The alleged cyber-weapons are said to include malware that targets Windows, Android, iOS, OSX and Linux computers as well as internet routers."

Annie's take:

The fallout from this set of materials is likely to rival that of Edward Snowden's drop several years ago.

3/6/2017
Cybersecurity: computers or humans – where does the threat lie?
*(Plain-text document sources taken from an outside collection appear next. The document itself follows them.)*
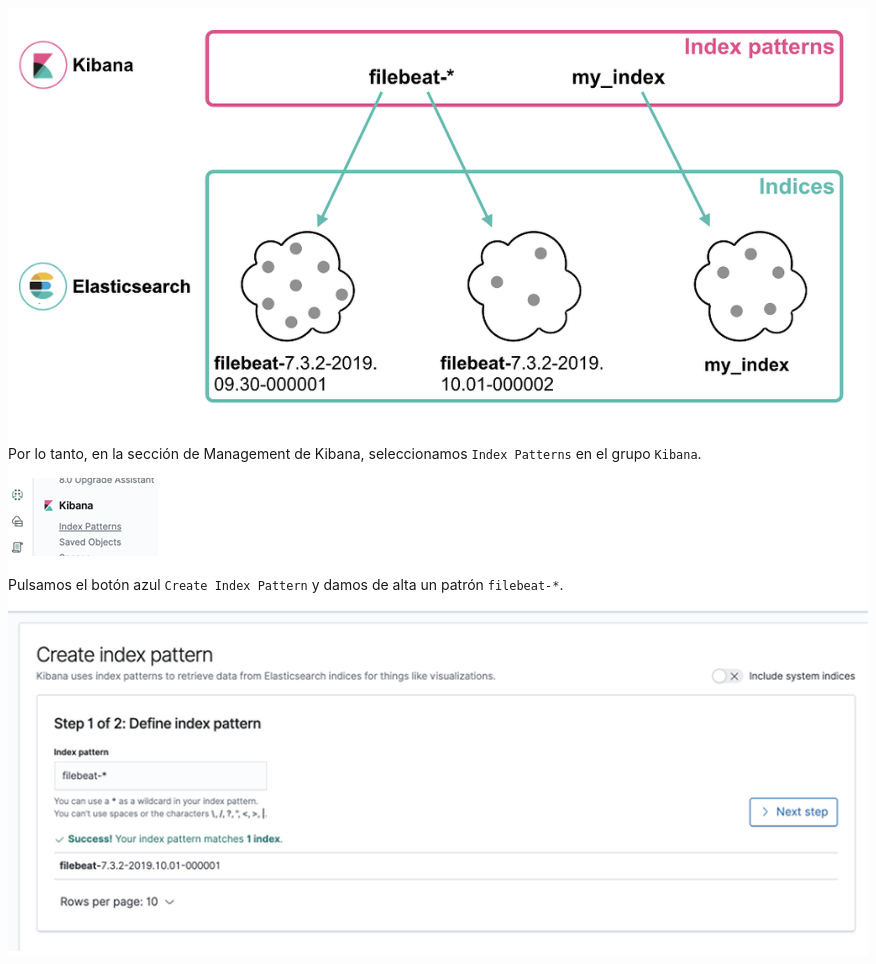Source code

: ![Index Patterns](./img/index-pattern.png)

Por lo tanto, en la sección de Management de Kibana, seleccionamos `Index Patterns` en el grupo `Kibana`.

![Index Patterns](./img/kibana-index-patterns-management.png)

Pulsamos el botón azul `Create Index Pattern` y damos de alta un patrón `filebeat-*`.

![Index Patterns](./img/index-pattern-create-1.png)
"Digitalisation plays a key role in the fight against payment fraud. Yet Commerzbank’s cybercrime specialists in cash services show that even in this technologically advanced environment, security threats persist. Companies must take steps to ensure that human beings – as well as computers – are protected against crime. "

Annie's take:

We are exploring this question in detail at The Great Conversation being held today and tomorrow at Bell Harbor in Seattle.

3/2/2017
What is cyber warfare?

"The Oxford Dictionaries definition of cyberwar is “The use of computer technology to disrupt the activities of a state or organisation, especially the deliberate attacking of information systems for strategic or military purposes.” "

Annie's take:

Let's hope our military intelligence personnel have a good definition.

3/1/2017
Fewer Than One-Fourth Of Cybersecurity Job Candidates Are Qualified

"ISACA report finds that 55% of security jobs take three- to six months to fill, and under 25% of candidates are qualified for the jobs they apply for."

Annie's take:

The report should be read by everyone who prepares students for cybersecurity specializations.